3. There exists a permutation matrix $P$ and a diagonal matrix $D$ with positive diagonal elements such that $B = PAD$ is strictly row sum dominant, i.e. $b_{ii} >\sum_{i\neq j} b_{ij}$.

If the conditions in Theorem 3 are not satisfied, then there is a candidate matrix $C$ with $|c_{ij}| = a_{ij}$ such that $C$ is singular.
Lemma 2 can be used to show that this candidate can be chosen such that each row is real except for possibly two elements.

Lemma 3: (Ref. [2])
If $B$ is a singular complex matrix, then there exists a singular complex matrix $C$ such that each row has either $0$ or $2$ complex elements and $|b_{ij}| = |c_{ij}|$.

Proof:
Suppose $Bz = 0$. As before, we select $c_{ij} = \frac{b_{ij}z_j}{|z_j|}$ if $z_j\neq 0$ and $c_{ij} = |b_{ij}|$ otherwise, i.e. $\sum_i c_i = 0$. This means that $\sum_i c_{ij}|z_j| = 0$, i.e. $C$ is singular.

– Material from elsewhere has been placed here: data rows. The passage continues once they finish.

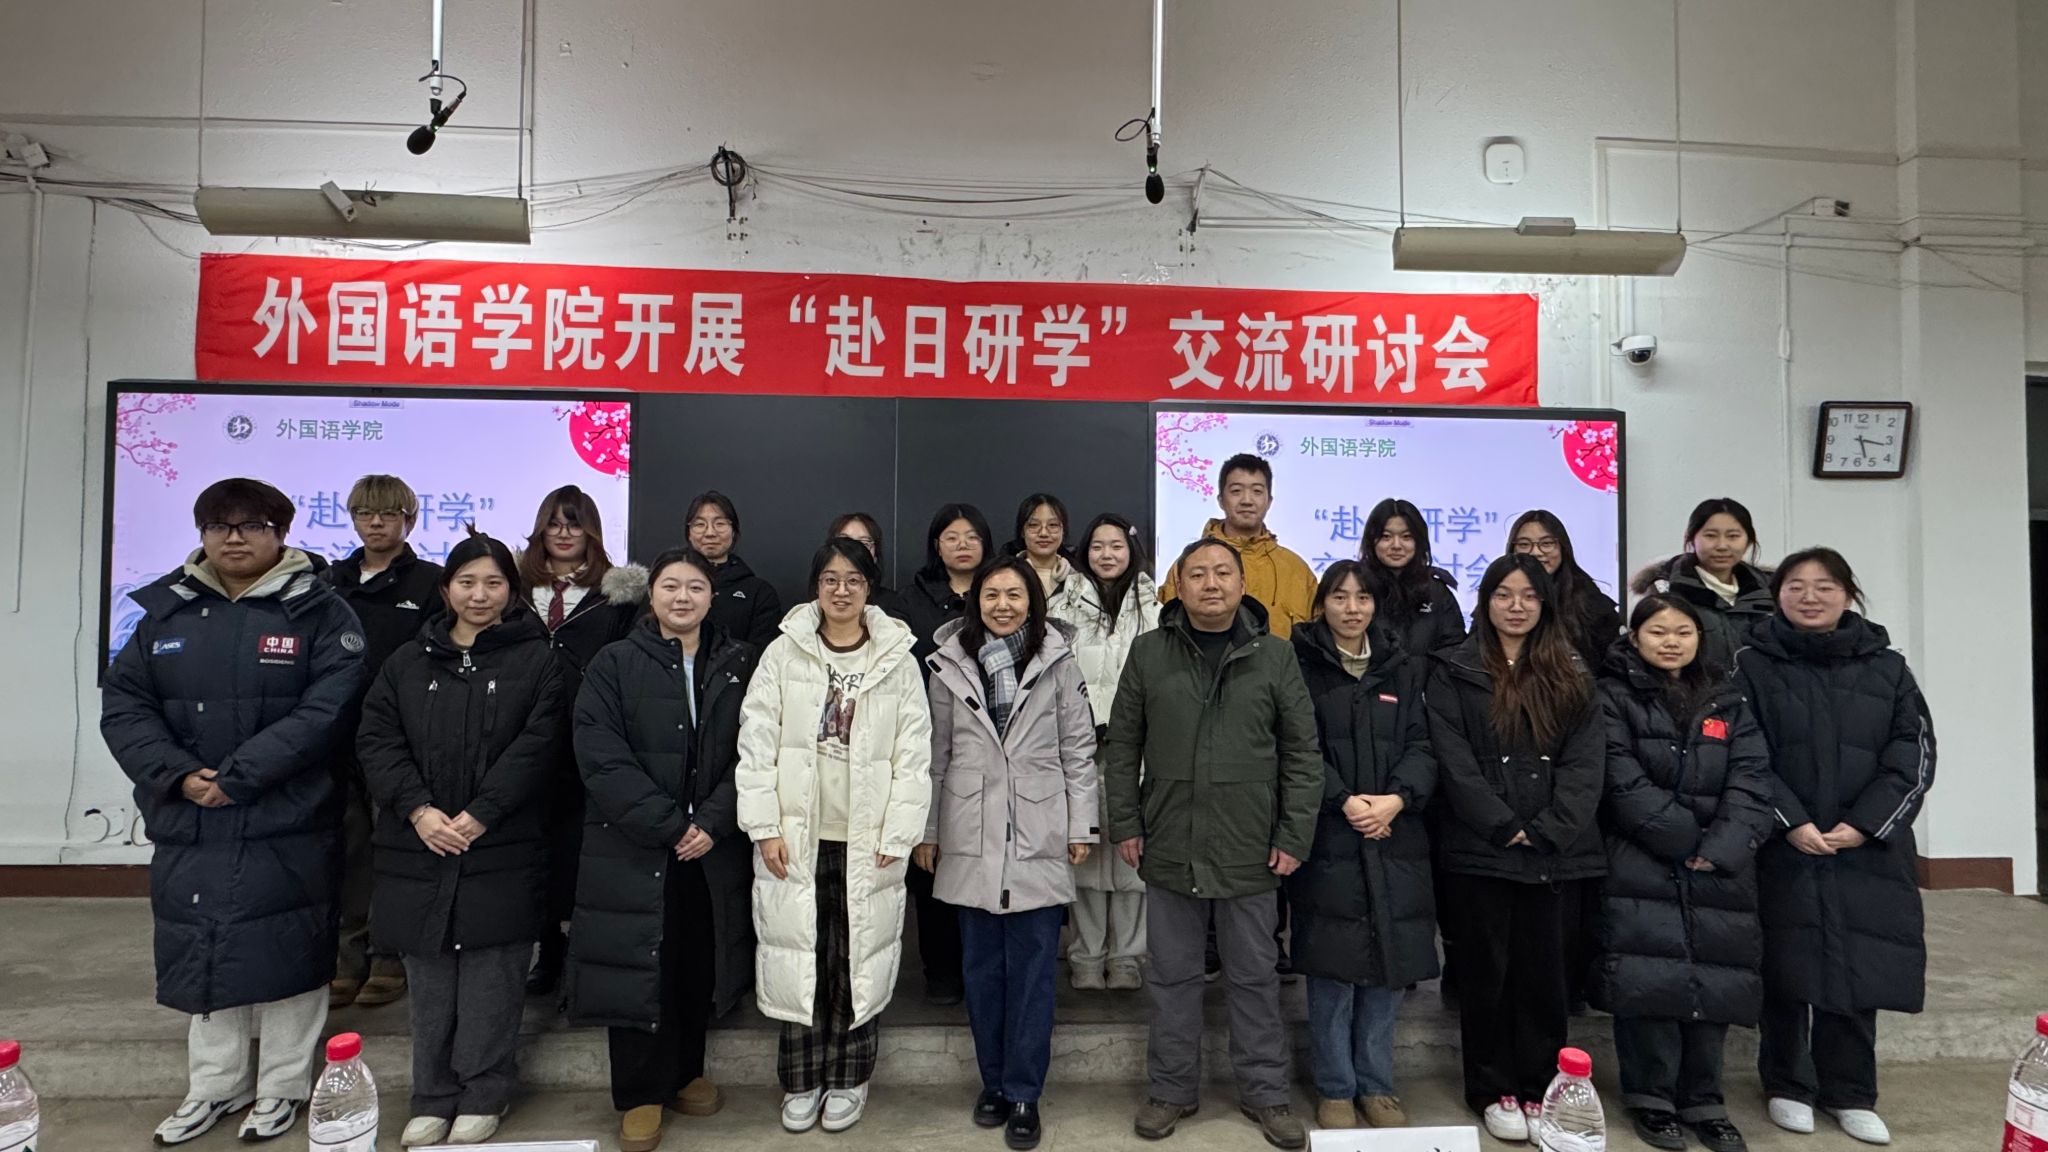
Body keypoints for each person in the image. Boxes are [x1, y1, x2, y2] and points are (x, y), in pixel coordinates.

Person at [100, 478, 366, 1146]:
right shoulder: (167, 611)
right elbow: (125, 705)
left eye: (252, 526)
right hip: (192, 816)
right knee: (204, 945)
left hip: (288, 813)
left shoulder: (320, 611)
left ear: (281, 533)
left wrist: (241, 777)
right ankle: (215, 1086)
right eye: (219, 526)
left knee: (290, 945)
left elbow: (328, 710)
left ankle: (282, 1086)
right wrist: (178, 775)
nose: (235, 539)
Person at [1104, 537, 1322, 1151]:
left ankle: (1266, 1094)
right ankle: (1170, 1090)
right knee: (1172, 977)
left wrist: (1293, 833)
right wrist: (1126, 822)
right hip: (1170, 839)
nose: (1211, 584)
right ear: (1178, 584)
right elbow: (1122, 745)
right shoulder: (1149, 652)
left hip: (1251, 844)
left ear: (1242, 583)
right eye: (1197, 573)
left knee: (1254, 977)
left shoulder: (1275, 655)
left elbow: (1303, 754)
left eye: (1222, 572)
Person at [355, 532, 568, 1148]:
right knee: (429, 982)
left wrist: (482, 813)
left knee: (492, 977)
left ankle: (483, 1092)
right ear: (446, 589)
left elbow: (540, 745)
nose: (480, 594)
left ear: (512, 591)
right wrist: (419, 810)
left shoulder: (537, 660)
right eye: (467, 582)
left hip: (501, 842)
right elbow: (377, 739)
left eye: (493, 583)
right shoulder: (408, 660)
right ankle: (431, 1095)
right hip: (419, 843)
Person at [1735, 548, 1934, 1147]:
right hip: (1783, 842)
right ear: (1777, 595)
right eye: (1795, 586)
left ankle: (1850, 1092)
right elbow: (1745, 752)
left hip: (1865, 847)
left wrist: (1866, 825)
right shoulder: (1750, 662)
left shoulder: (1888, 667)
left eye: (1824, 586)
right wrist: (1790, 821)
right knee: (1786, 963)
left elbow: (1913, 754)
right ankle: (1786, 1084)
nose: (1810, 596)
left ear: (1848, 594)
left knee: (1857, 963)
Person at [736, 538, 934, 1134]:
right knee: (799, 956)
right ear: (815, 587)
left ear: (869, 588)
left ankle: (850, 1075)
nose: (841, 590)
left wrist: (900, 833)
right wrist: (764, 827)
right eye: (830, 579)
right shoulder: (783, 652)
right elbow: (755, 743)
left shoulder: (897, 658)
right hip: (796, 837)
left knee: (856, 959)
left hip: (868, 839)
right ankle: (800, 1078)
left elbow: (914, 755)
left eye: (853, 579)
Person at [569, 548, 760, 1152]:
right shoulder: (614, 662)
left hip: (710, 845)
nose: (683, 597)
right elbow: (600, 755)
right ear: (650, 595)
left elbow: (757, 750)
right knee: (639, 961)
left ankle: (684, 1073)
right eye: (670, 586)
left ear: (712, 596)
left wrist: (712, 822)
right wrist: (671, 825)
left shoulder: (738, 661)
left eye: (695, 587)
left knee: (694, 958)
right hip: (635, 843)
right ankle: (639, 1092)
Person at [917, 556, 1098, 1150]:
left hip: (1039, 829)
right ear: (976, 602)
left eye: (1014, 595)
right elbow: (935, 755)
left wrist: (1082, 826)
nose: (1002, 605)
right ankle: (992, 1083)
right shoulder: (949, 663)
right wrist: (928, 831)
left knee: (1033, 975)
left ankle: (1024, 1091)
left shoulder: (1058, 662)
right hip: (969, 831)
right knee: (981, 972)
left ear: (1032, 602)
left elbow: (1078, 750)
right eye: (991, 594)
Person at [1426, 554, 1603, 1144]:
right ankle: (1491, 1087)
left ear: (1545, 604)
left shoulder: (1572, 670)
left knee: (1545, 976)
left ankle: (1539, 1085)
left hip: (1555, 850)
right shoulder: (1454, 669)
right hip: (1481, 848)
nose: (1516, 606)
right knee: (1486, 974)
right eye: (1504, 594)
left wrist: (1550, 827)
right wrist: (1503, 824)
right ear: (1486, 601)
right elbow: (1453, 759)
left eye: (1529, 596)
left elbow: (1586, 761)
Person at [1593, 594, 1773, 1152]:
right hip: (1640, 855)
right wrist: (1682, 839)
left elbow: (1752, 776)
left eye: (1683, 632)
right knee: (1648, 973)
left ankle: (1704, 1099)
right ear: (1634, 637)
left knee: (1715, 972)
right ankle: (1650, 1096)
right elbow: (1618, 777)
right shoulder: (1611, 694)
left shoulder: (1728, 697)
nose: (1670, 642)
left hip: (1720, 861)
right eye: (1657, 631)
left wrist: (1721, 845)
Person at [1286, 561, 1437, 1133]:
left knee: (1387, 966)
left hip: (1396, 832)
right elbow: (1295, 748)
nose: (1352, 608)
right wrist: (1344, 801)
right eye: (1340, 597)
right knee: (1332, 967)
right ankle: (1335, 1087)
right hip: (1330, 832)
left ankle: (1377, 1084)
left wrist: (1396, 799)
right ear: (1321, 603)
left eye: (1363, 598)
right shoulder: (1300, 664)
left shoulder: (1402, 666)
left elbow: (1424, 745)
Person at [520, 485, 648, 998]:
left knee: (581, 854)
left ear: (591, 530)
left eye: (574, 523)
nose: (563, 533)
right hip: (521, 742)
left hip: (586, 744)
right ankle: (544, 952)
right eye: (554, 523)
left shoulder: (616, 597)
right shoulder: (512, 590)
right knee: (532, 853)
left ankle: (579, 958)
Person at [324, 474, 443, 1011]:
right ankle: (347, 959)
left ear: (409, 521)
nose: (376, 523)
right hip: (336, 738)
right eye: (365, 514)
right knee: (347, 851)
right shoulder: (330, 582)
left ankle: (390, 956)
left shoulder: (432, 583)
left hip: (402, 740)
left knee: (396, 849)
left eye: (389, 514)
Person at [1046, 514, 1158, 992]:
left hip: (1140, 748)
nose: (1107, 554)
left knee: (1133, 854)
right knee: (1085, 850)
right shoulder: (1060, 607)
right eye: (1097, 546)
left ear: (1132, 551)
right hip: (1079, 747)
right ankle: (1087, 955)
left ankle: (1129, 956)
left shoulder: (1155, 607)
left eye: (1116, 545)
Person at [898, 501, 992, 1005]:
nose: (962, 545)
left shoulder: (999, 593)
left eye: (972, 536)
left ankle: (979, 968)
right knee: (930, 851)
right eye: (952, 536)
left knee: (980, 853)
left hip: (986, 741)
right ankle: (940, 970)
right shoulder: (909, 601)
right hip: (925, 736)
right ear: (937, 544)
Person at [1161, 454, 1317, 640]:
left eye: (1257, 491)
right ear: (1220, 500)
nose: (1247, 500)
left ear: (1269, 501)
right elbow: (1167, 632)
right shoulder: (1190, 565)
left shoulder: (1296, 569)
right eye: (1236, 491)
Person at [1632, 498, 1776, 670]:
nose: (1722, 546)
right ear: (1691, 539)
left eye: (1733, 536)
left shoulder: (1771, 590)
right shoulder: (1666, 590)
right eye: (1710, 536)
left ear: (1748, 542)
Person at [1507, 509, 1622, 670]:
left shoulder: (1590, 601)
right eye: (1524, 544)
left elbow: (1614, 663)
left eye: (1546, 543)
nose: (1535, 552)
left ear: (1562, 548)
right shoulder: (1497, 598)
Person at [1357, 497, 1467, 656]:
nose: (1396, 545)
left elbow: (1454, 648)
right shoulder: (1358, 587)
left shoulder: (1437, 592)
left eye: (1406, 537)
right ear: (1371, 541)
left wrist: (1422, 670)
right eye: (1386, 536)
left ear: (1419, 541)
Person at [688, 491, 784, 648]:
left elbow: (763, 653)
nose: (710, 533)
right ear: (689, 533)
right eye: (700, 524)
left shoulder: (759, 593)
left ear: (733, 531)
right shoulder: (669, 585)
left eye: (720, 524)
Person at [828, 511, 911, 622]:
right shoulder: (819, 602)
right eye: (845, 541)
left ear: (875, 557)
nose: (853, 549)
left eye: (864, 543)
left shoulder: (894, 605)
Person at [1005, 493, 1074, 599]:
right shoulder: (1003, 576)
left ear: (1063, 531)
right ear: (1022, 531)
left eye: (1053, 525)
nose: (1043, 533)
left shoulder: (1079, 581)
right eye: (1033, 525)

By Lemma 2, we can replace up to $n-2$ of $c_{ij}$ with real numbers of the same norm.

This result is extended in [2] to show that this candidate can be chosen with at most $2$ complex elements:

Theorem 4: (Ref. [2])
If $B$ is a singular complex matrix, then there exists a singular complex matrix $C$ with either $0$ or $2$ complex elements such that $|b_{ij}| = |c_{ij}|$.

References
[1] P. Camion and A. J. Hoffman, "On the nonsingularity of complex matrices," Pacifi c Journal of Mathematics, vol. 17, no. 2, pp. 211-214, 1966.
[2] D. Coppersmith and A. J. Hoffman, "On the singularity of matrices," Linear Algebra and its Applications, vol. 411, pp. 277-280, 2005.
[3]  L. Lévy, "Sur la possibilité du l'équilibre électrique," C. R. Acad. Sci. Paris, vol. 93, pp. 706-708, 1881.
[4] J. Desplanques, "Théorème d'algèbre," J. de Math. Spec., vol. 9, pp. 12-13, 1887.
[5] S. A. Geršgorin, "Über die Abgrenzung der Eigenwerte einer Matrix," Izv. Akad. Nauk SSSR Otd. Fiz.-Mat. Nauk, vol. 7, pp. 749-754, 1931.